EXERCISE INSTRUCTIONS:
1/ Turn the paragraph of the Post Holdings SPAC article that begins "PHPC will be led by" into a short list that keeps its main facts.
2/ Reproduce the part of the Post Holdings SPAC article that opens with the words containing "Though the company" and closes with "management team’s experience.".

Post Holdings Announces SPAC
Yesterday Post Holdings company announced the formation of a special purpose acquisition company (SPAC) entitled Post Holdings Partnering Corporation (PHPC). The blank check company — one of a horde of new SPACs across a variety of industries — plans to list on the New York Stock Exchange with the intent of raising $400 million.
Though the company has not yet selected a target business for merger or acquisition, in a filing with the Securities and Exchange Commission (SEC), Post announced PHPC will primarily focus on the consumer packaged goods industry, building on its management team’s experience.
PHPC will be led by CIO and President Robert Vitale, who has been the CEO of Post Holdings since 2014 and also serves as the executive chairman of Post spinoff company Bellring Brands. Also involved will be CFO Bradly Harper, who has also served as SVP and chief administrative officer of Post since 2018.
The SPAC will look to invest in differentiated companies that can ward off competition, and have strong margins alongside limited capital needs. The filing also notes that the goal is to merge with or acquire a company that has “multiple paths” to seeing success, and can support becoming a platform of brands through M&A. Brands that are in categories where there is still room for growth, either because of a lack of competitors or more consumer demand than supply are particularly appealing. SPACs need to deploy their capital within 24 months or else return their money to investors.
Post Holdings began as a spin off from Ralcorp Holdings in 2012, and since then has grown to become a $6.6 billion business as of fiscal year 2020, largely through 16 acquisitions.
“To achieve these results, Post has transformed from a single-product participant in a secularly declining category into a growing, diversified enterprise across multiple categories,” the filing states. “Post’s history is rooted in M&A as a lever for value-creation against an ever-evolving CPG category backdrop.”
Under Post Holdings, the company’s corporate team focuses on M&A and the company’s financials while its six business units are each run by a separate management team that concentrates on operations. Those business units include: Post Consumer Brands (which holds the company’s cereal portfolio and Peter Pan nut butter business), Weetabix, a refrigerated retail brands division, foodservice focused Michael Foods, Bellring Brands and 8th Avenue Food and Provisions.

Page images and extracted text:
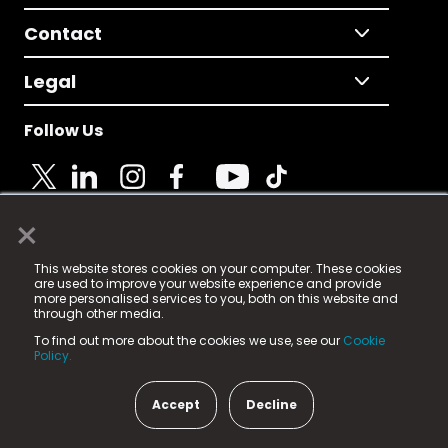
Contact
Legal
Follow Us
×
© 2025 Fame Media Tech Limited. n-gage.io is a
This website stores cookies on your computer. These cookies
registered trademark.
are used to improve your website experience and provide
more personalised services to you, both on this website and
Fame Media Tech (trading as n-gage.io) is registered
through other media.
in England & Wales
at:
To find out more about the cookies we use, see our
Cookie
15 Parsons Court, Welbury Way, Aycliffe Business Park,
Policy.
County Durham, DL5 6ZE (Company Number
11579910).
Accept
Decline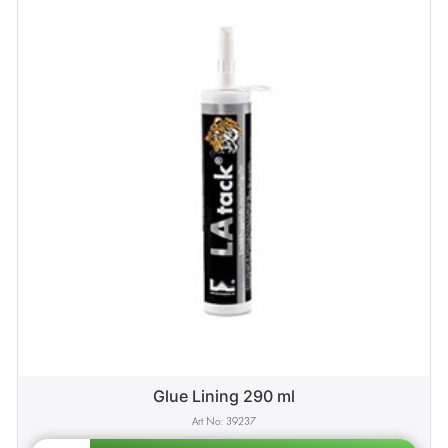
Glue Lining 290 ml
39237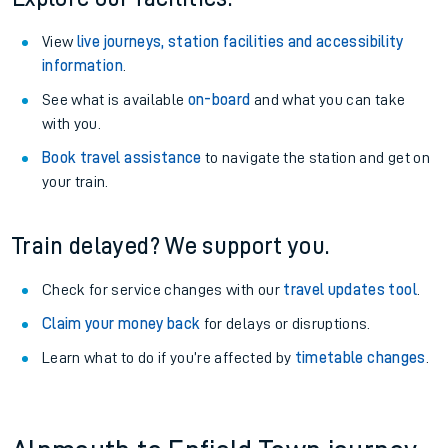
View
live journeys, station facilities and accessibility
information
.
See what is available
on-board
and what you can take
with you.
Book travel assistance
to navigate the station and get on
your train.
Train delayed? We support you.
Check for service changes with our
travel updates tool
.
Claim your money back
for delays or disruptions.
Learn what to do if you’re affected by
timetable changes
.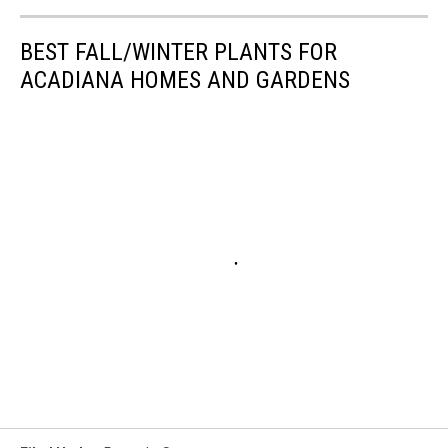
BEST FALL/WINTER PLANTS FOR
ACADIANA HOMES AND GARDENS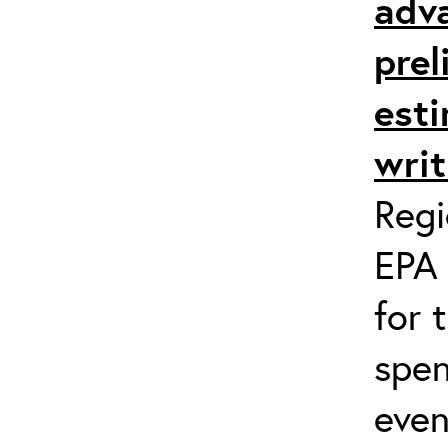
adv
prel
esti
writ
Regi
EPA 
for 
spen
even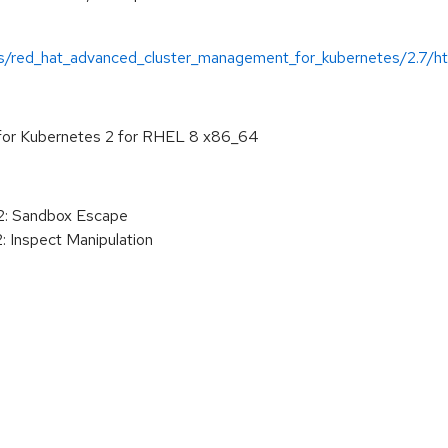
/red_hat_advanced_cluster_management_for_kubernetes/2.7/html-
or Kubernetes 2 for RHEL 8 x86_64
: Sandbox Escape
Inspect Manipulation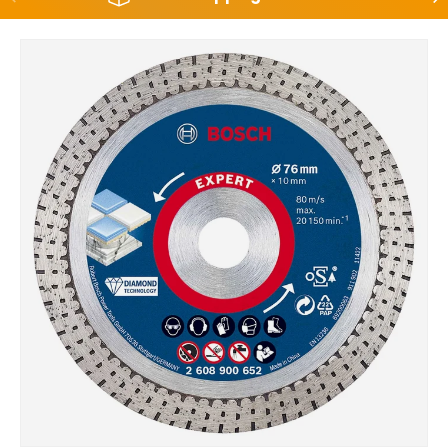
Skip to product information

RESULTS:
1/
- Robert Vitale will lead PHPC as CIO and President.
- Vitale has been CEO of Post Holdings since 2014. He is also executive chairman of Bellring Brands, a company spun off from Post.
- Bradly Harper will be CFO. He has been Post's SVP and chief administrative officer since 2018.

2/
Though the company has not yet selected a target business for merger or acquisition, in a filing with the Securities and Exchange Commission (SEC), Post announced PHPC will primarily focus on the consumer packaged goods industry, building on its management team’s experience.